Activity: Could you set down every record exactly as it appears?

Materials provided:
────────────────────────────────────────

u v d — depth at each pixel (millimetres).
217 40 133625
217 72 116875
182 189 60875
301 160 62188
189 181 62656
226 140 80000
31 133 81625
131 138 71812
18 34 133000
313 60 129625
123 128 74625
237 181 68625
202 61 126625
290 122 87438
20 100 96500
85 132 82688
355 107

────────────────────────────────────────

Response for this exercise:
u v d — depth at each pixel (millimetres).
217 40 133625
217 72 116875
182 189 60875
301 160 62188
189 181 62656
226 140 80000
31 133 81625
131 138 71812
18 34 133000
313 60 129625
123 128 74625
237 181 68625
202 61 126625
290 122 87438
20 100 96500
85 132 82688
355 107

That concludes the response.